In a letter to lawmakers Friday, Treasury Secretary Janet Yellen warned that her department “will need to start taking certain extraordinary measures to prevent the United States from defaulting on its obligations.”

The measures include:

  • redeeming existing, and suspending new, investments of the Civil Service Retirement and Disability Fund (CSRDF) and the Postal Service Retiree Health Benefits Fund (Postal Fund), and
  • suspending reinvestment of the Government Securities Investment Fund (G Fund) of the Federal Employees Retirement System Thrift Savings Plan.  

“Failure to meet the government’s obligations would cause irreparable harm to the U.S. economy, the livelihoods of all Americans, and global financial stability,” Yellen wrote. “Indeed, in the past, even threats that the U.S. government might fail to meet its obligations have caused real harms, including the only credit rating downgrade in the history of our nation in 2011.”
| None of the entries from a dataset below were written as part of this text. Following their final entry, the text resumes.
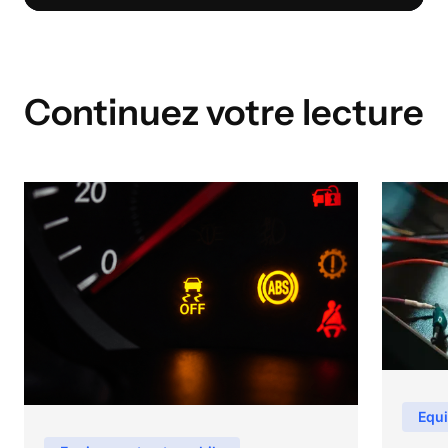
Continuez votre lecture
Equ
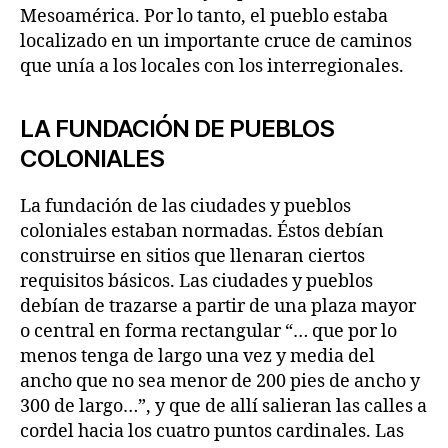
Mesoamérica. Por lo tanto, el pueblo estaba
localizado en un importante cruce de caminos
que unía a los locales con los interregionales.
LA FUNDACIÓN DE PUEBLOS
COLONIALES
La fundación de las ciudades y pueblos
coloniales estaban normadas. Éstos debían
construirse en sitios que llenaran ciertos
requisitos básicos. Las ciudades y pueblos
debían de trazarse a partir de una plaza mayor
o central en forma rectangular “… que por lo
menos tenga de largo una vez y media del
ancho que no sea menor de 200 pies de ancho y
300 de largo…”, y que de allí salieran las calles a
cordel hacia los cuatro puntos cardinales. Las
According to the Bipartisan Policy Center, once the extraordinary measures and the Treasury’s cash reserves run out, “the federal government would reach the ‘X Date’—the day on which the U.S. government is unable to meet all its obligations in full and on time.”

Republican Response

The Washington Post reported that House Republicans are preparing an emergency plan for breaching the debt limit, prompting remarks from American Retirement Association CEO Brian Graff.

“This is not looking very good,” Graff said, taking to LinkedIn to express his concern.

“The full faith and credit of the United States government is nothing to be trifled with,” he wrote. “The American Retirement Association will make sure Congress understands that any default on our nation’s debt is putting Americans’ hard-earned retirement savings at risk.”

Created in 1917, the debt ceiling is a perennial political fight used by deficit hawks to call attention to what they see as bloated government and out-of-control federal spending.

Since 1960, Congress has acted 78 separate times to permanently raise, temporarily extend, or revise the definition of the debt limit — 49 times under Republican presidents and 29 times under Democratic presidents.

“Presidents and Treasury Secretaries of both parties have made clear that the government must not default on any obligation of the United States, and as noted, Treasury Secretaries in every Administration over recent decades have used these extraordinary measures when necessary,” Yellen concluded. “Yet the use of extraordinary measures enables the government to meet its obligations for only a limited amount of time. It is therefore critical that Congress act in a timely manner to increase or suspend the debt limit.”